10 Ağustos 2016 Çarşamba

Şebnur Hanım, Büyükçe Pembe Yapı, Chikungunya

21 Ağustos 2013

Ege’nin İlköğretimden mezun olduğu okulun sahibi ve kurucusu olan Şebnur Hanım’a yazıyorum.

Banu:
Şebnur hanım, günaydın,

Çok uzun zaman oldu. Aslında uğramak istiyordum ancak bir türlü denk getiremedim. Hem sizi görmek hem de Ege ile ilgili haberler vermek istiyordum, baktım olmuyor, e-postayla olsun bir iki kelime edeyim istedim.

Ege liseye MF’ci başlayıp, 11.sınıfta TM’ci oldu, önce bi ara Hukuk diyordu, sonra Ekonomi’ye döndü. 6 tane tercih yaptı, hepsi de Ekonomiydi. Neticede Bilkent Ekonomi’yi (%50 burslu) kazandı. Aslında Hacettepe Ekonomi’yi tutuyordu puanı/sıralaması (Hacettepe 2012’de 41500’den almış, Ege’nin sıralaması 38623 idi) ancak Bilkent (%50 burslusu 2012’de 50000’den almış) daha çok aklına yattı, sıralamada Hacettepe’nin üstüne de yazınca, doğal olarak oraya girdi, zaten Bilkent’i yazdıktan sonra Hacettepe’yi yazmanın anlamı kalmamıştı. Biz de muhalefet etmedik, yani parasız okutmak varken niye paralıyı tercih eder bi aile, bilmiyorum, mazoşistlik seviyemiz oldukça yüksek sanırım. Burada ingilizce okuyacak, olanakları geniş bir okul, yurtdışında da isim yapmış falan, ne bileyim, iyi oldu herhalde...

■ ■ ■ ■ ■

§ **Verilen görev A**: Listede "gray diamond: moved 17 px right, 4 px up" geçen satırdan "blue arrow: moved 2 px right" geçen satıra kadar, iki uç da dahil, satırları boş olanları atlayarak numaralı bir listeye dönüştür. Resimleri yanıta katma.
Bu listenin Şebnur Hanım'a yazılan e-postayla hiçbir ilgisi yok.

■ ■ ■ ■ ■

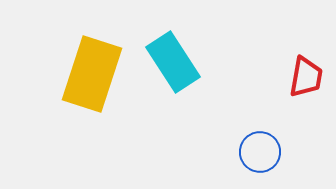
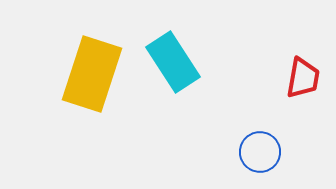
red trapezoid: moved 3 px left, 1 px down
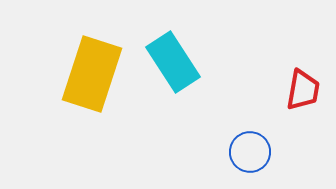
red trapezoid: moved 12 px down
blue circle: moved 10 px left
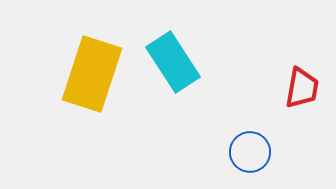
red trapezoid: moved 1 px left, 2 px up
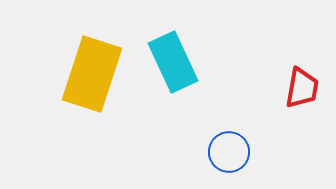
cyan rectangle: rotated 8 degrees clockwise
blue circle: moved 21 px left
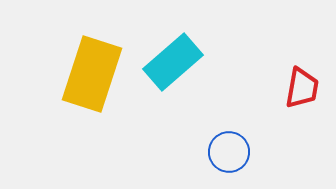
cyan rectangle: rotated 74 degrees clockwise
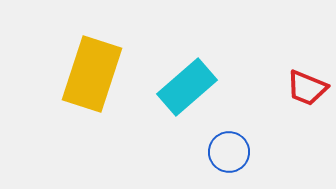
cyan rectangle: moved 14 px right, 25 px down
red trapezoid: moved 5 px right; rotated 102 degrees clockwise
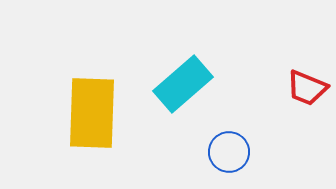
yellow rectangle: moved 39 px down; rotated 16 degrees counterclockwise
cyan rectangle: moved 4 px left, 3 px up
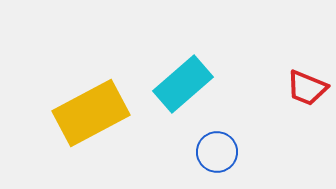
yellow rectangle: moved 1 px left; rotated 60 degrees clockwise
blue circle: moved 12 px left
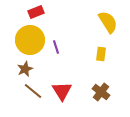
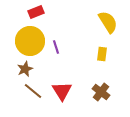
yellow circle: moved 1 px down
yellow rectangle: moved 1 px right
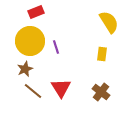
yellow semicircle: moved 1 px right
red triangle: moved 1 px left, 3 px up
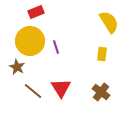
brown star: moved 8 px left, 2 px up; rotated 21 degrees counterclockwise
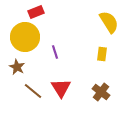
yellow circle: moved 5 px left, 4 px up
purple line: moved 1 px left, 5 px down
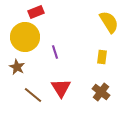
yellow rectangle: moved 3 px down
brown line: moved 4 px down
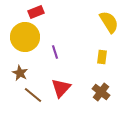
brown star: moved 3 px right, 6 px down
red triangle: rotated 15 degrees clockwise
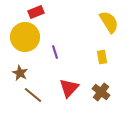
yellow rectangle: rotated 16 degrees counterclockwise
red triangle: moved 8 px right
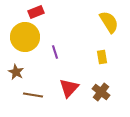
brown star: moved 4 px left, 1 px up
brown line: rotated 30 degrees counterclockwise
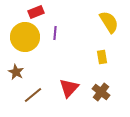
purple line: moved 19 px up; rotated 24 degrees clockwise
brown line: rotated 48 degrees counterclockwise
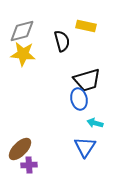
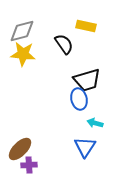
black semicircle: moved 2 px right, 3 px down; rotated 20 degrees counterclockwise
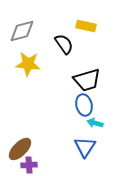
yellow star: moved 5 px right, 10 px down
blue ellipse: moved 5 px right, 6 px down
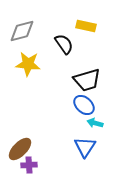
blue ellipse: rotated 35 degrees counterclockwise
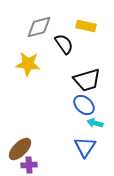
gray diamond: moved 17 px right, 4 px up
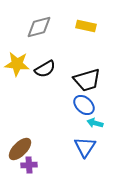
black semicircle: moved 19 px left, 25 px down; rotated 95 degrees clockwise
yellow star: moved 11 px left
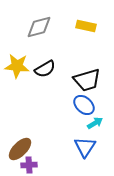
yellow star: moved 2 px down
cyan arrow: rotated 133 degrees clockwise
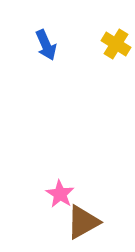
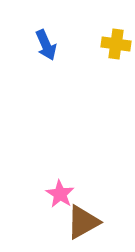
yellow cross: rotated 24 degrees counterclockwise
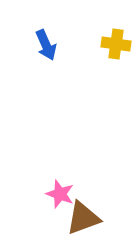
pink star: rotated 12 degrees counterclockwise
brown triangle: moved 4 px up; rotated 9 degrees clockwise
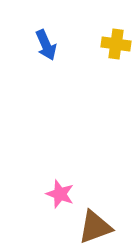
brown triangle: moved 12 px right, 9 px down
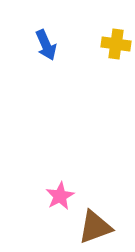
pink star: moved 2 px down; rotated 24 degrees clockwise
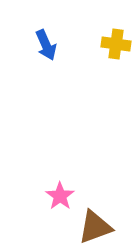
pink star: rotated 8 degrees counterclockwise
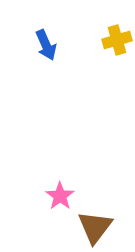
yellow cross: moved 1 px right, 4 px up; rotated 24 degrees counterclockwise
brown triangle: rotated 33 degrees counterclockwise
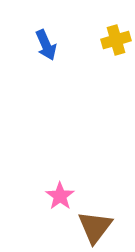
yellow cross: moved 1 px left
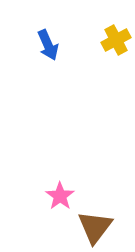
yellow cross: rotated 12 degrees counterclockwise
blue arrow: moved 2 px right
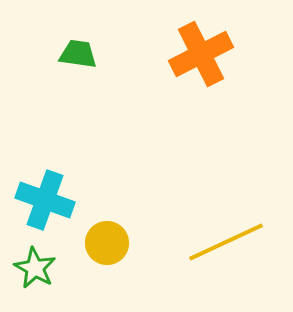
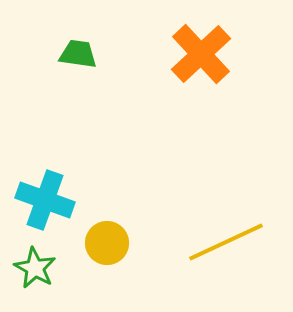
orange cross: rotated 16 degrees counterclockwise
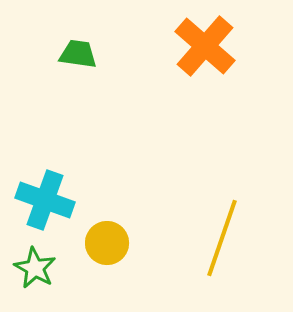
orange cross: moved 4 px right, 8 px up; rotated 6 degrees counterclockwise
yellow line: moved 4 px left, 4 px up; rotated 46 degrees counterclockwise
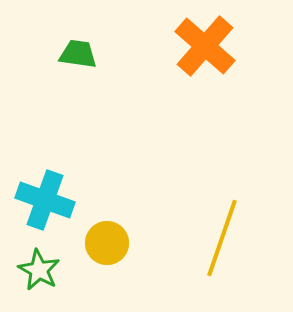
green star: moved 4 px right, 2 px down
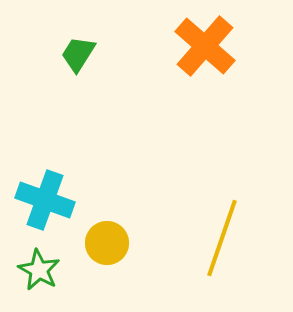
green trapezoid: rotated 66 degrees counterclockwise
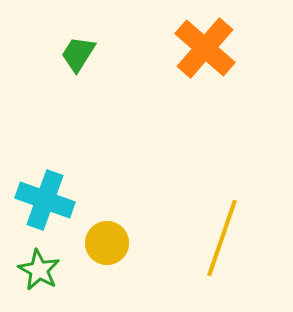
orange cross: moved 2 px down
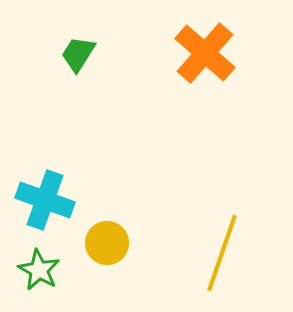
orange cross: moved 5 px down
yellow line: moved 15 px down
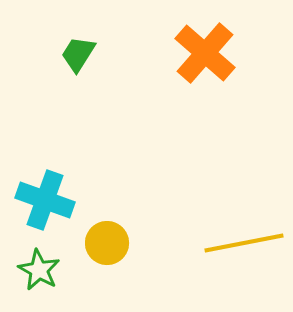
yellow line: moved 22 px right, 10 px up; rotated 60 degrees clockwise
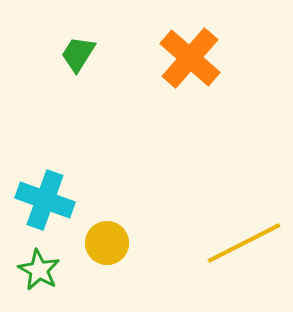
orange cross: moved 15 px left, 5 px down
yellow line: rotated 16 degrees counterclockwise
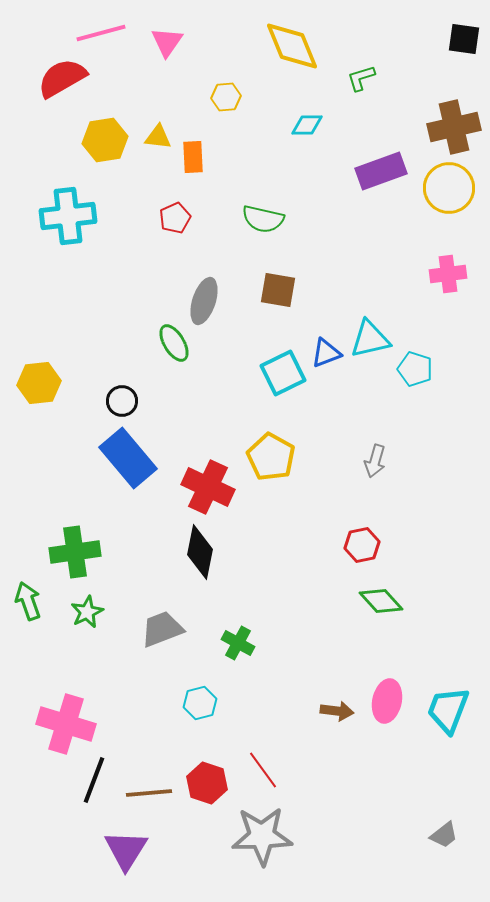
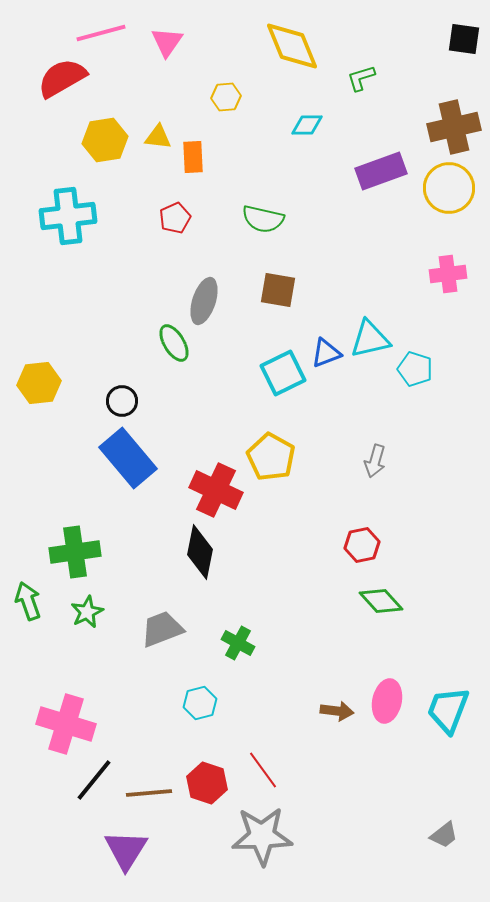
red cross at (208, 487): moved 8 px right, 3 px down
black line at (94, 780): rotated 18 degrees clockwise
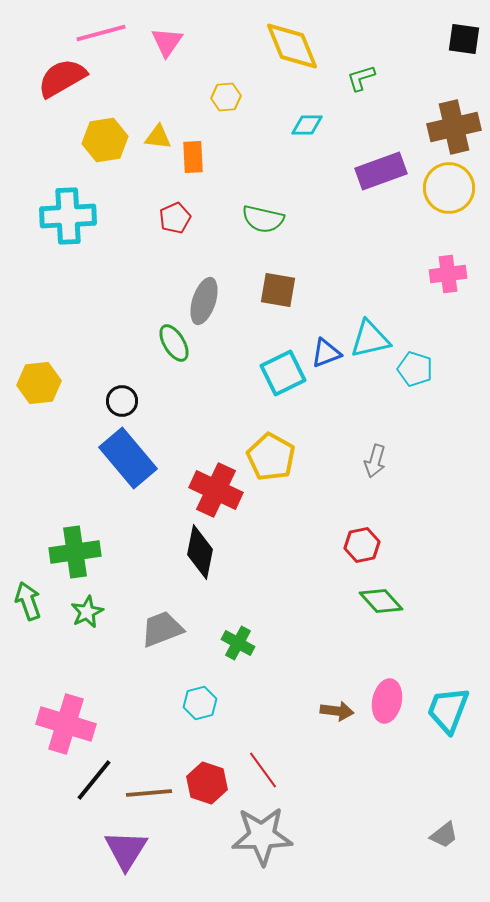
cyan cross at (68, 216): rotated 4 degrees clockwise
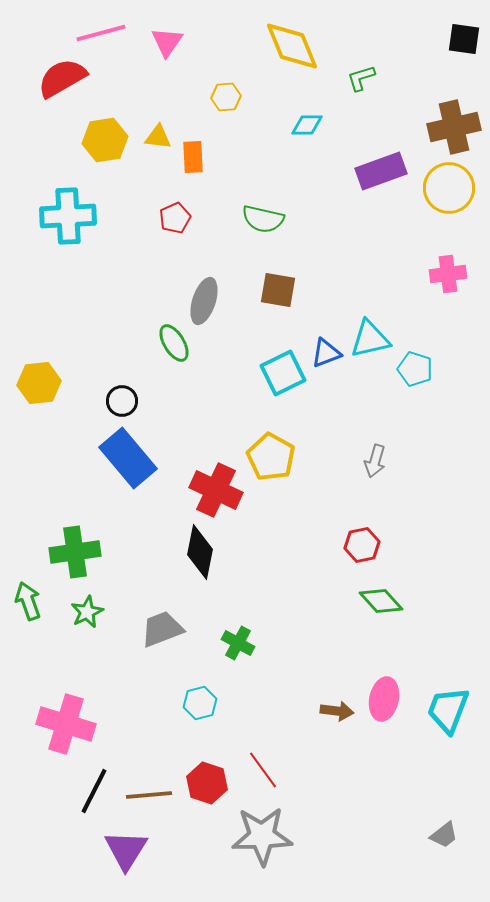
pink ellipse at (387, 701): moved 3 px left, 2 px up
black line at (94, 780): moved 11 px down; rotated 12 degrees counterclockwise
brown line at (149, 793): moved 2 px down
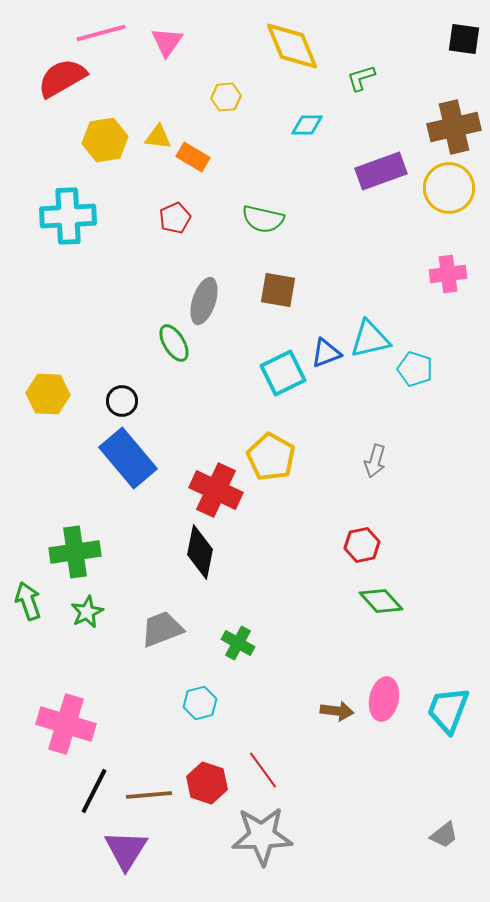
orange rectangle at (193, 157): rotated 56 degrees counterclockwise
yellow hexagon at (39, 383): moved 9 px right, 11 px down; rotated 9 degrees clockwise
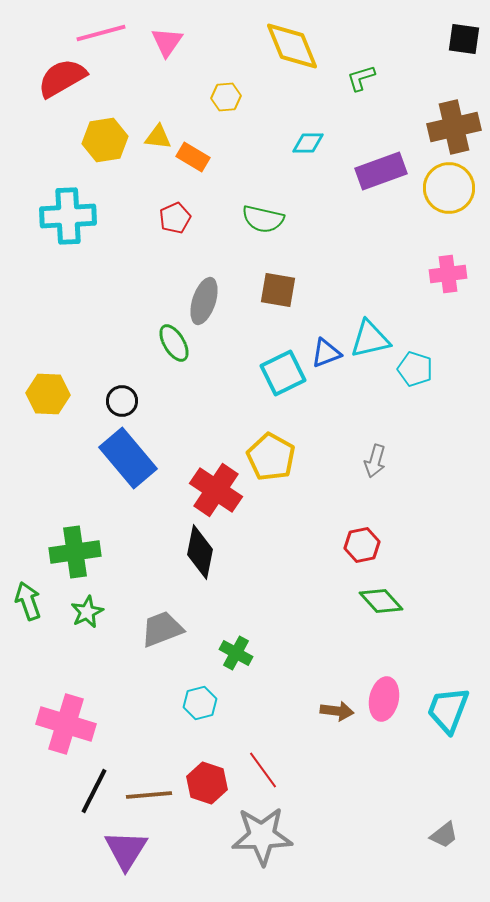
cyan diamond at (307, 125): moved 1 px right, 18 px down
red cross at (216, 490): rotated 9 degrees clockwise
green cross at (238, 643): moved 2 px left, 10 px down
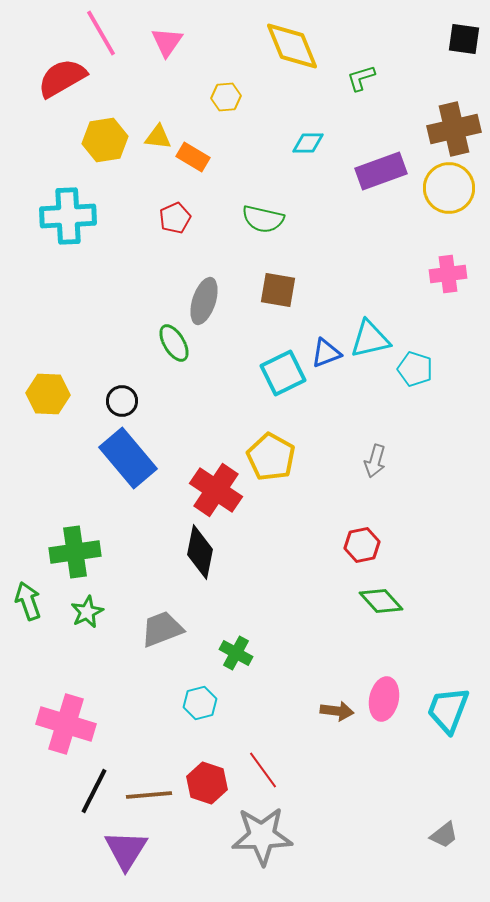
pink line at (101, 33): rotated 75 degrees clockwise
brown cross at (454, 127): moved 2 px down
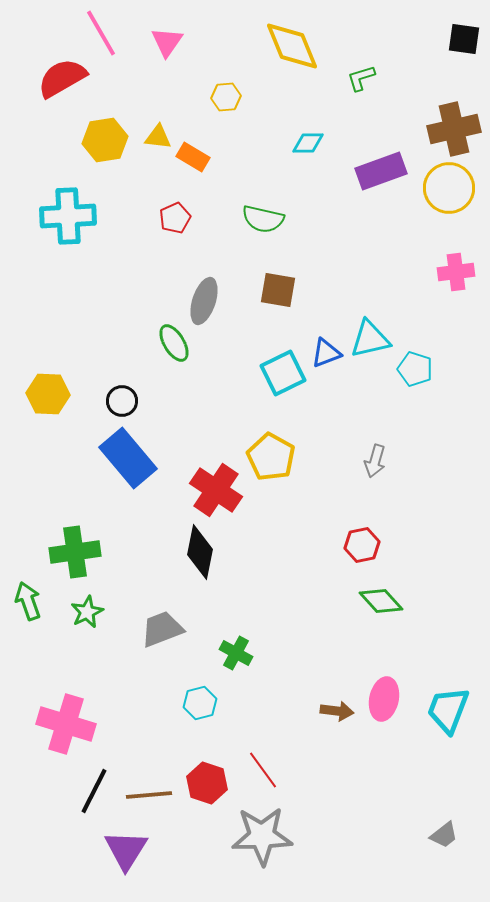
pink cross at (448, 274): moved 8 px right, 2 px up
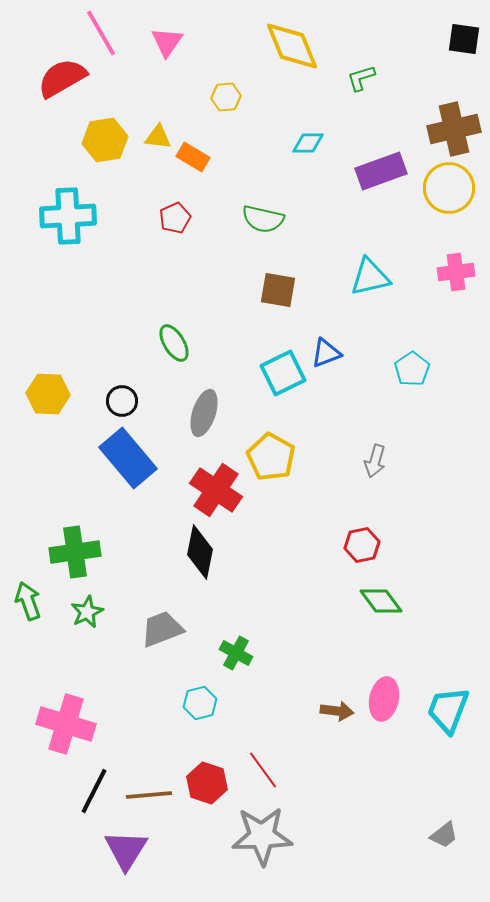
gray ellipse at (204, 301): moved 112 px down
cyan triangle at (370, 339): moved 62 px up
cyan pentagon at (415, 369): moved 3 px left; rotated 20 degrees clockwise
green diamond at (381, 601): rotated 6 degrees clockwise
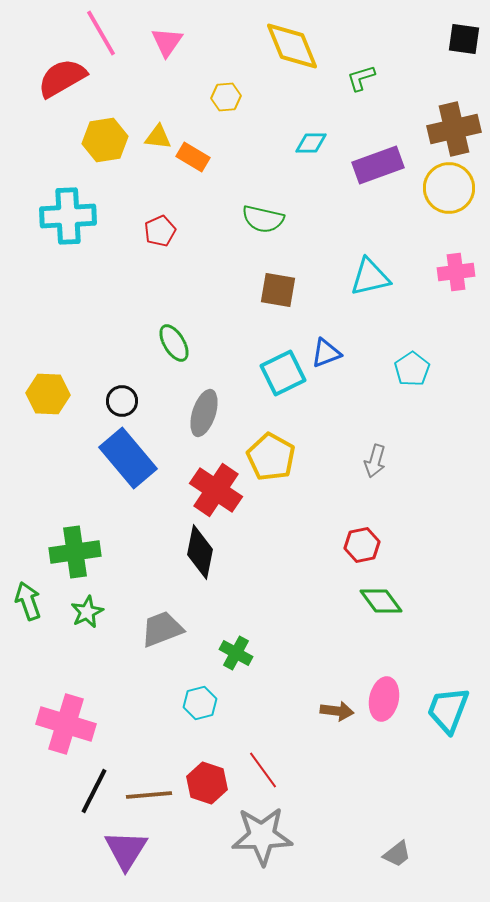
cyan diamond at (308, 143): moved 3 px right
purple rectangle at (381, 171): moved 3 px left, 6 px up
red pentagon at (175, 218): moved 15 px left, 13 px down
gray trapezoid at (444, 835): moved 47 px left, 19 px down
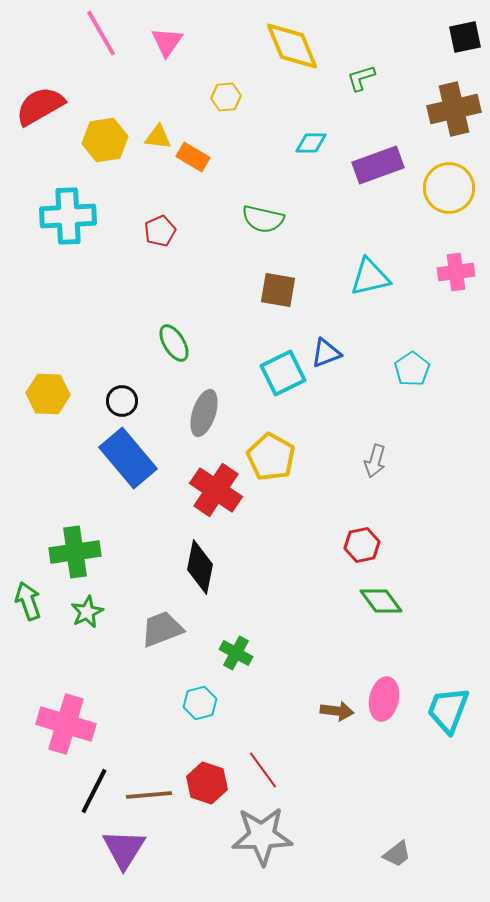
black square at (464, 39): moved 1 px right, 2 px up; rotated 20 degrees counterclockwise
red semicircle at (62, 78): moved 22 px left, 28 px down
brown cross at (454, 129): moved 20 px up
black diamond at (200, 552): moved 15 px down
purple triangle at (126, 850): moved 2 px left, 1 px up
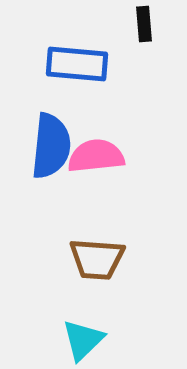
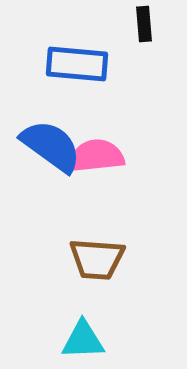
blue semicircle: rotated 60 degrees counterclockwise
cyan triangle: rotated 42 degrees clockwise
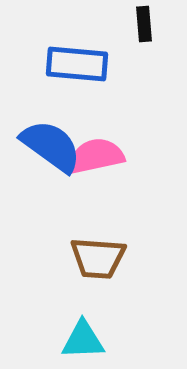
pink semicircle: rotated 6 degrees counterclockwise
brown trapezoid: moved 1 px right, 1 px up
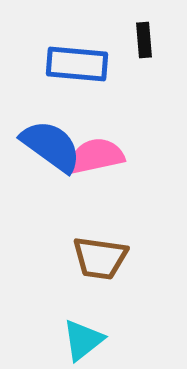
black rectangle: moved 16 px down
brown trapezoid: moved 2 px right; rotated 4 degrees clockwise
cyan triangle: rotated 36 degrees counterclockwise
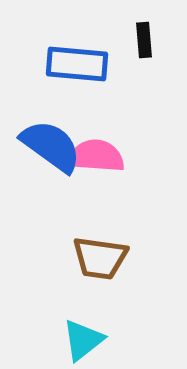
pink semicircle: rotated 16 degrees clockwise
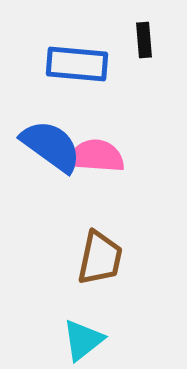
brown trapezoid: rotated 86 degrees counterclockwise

■ ■ ■ ■ ■

§ **Verilen görev B**: Şebnur Hanım'a yazılan e-postayı kaldığı yerden sürdür.

§ **Görev yanıtı A**:
1. gray diamond: moved 17 px right, 4 px up
2. black semicircle: moved 19 px left, 25 px down; rotated 95 degrees clockwise
3. yellow star: moved 11 px left
4. yellow star: moved 2 px down
5. cyan arrow: rotated 133 degrees clockwise
6. yellow cross: rotated 24 degrees counterclockwise
7. pink star: rotated 12 degrees counterclockwise
8. brown triangle: moved 4 px up; rotated 9 degrees clockwise
9. brown triangle: moved 12 px right, 9 px down
10. pink star: moved 2 px down; rotated 24 degrees clockwise
11. pink star: rotated 8 degrees counterclockwise
12. yellow cross: moved 1 px right, 4 px up; rotated 24 degrees counterclockwise
13. brown triangle: rotated 33 degrees counterclockwise
14. yellow cross: moved 1 px left
15. yellow cross: rotated 12 degrees counterclockwise
16. blue arrow: moved 2 px right

§ **Görev yanıtı B**:
Ege bildiğiniz gibi, valla insan 7’sinde neyse 70’inde de odur, derler ya, Ege buna mükemmel bir örnek. Hala yapması gerekenden bir gıdım fazla bir şey yapmıyor, ama en azından kendini biliyor, kendi kendini disipline edemeyeceğini ama başka türlü bu yarışta şansının pek olmayacağını da görmüş olacak ki, halasının teklifi üzerine üniversiteye hazırlanırken onun yanına taşındı, onun evinde internet yok, televizyon açmaz, bir de aşağıdaki komşusunun kızı Ege’ye matematik dersi veriyordu, çok da sıkı bir öğretmen, yani abluka altında yaşadı 6 ay. Arada açık görüşe gidiyorduk. Yani dersaneye gitmedi ama böyle bir kamp olayına da girdi neticede.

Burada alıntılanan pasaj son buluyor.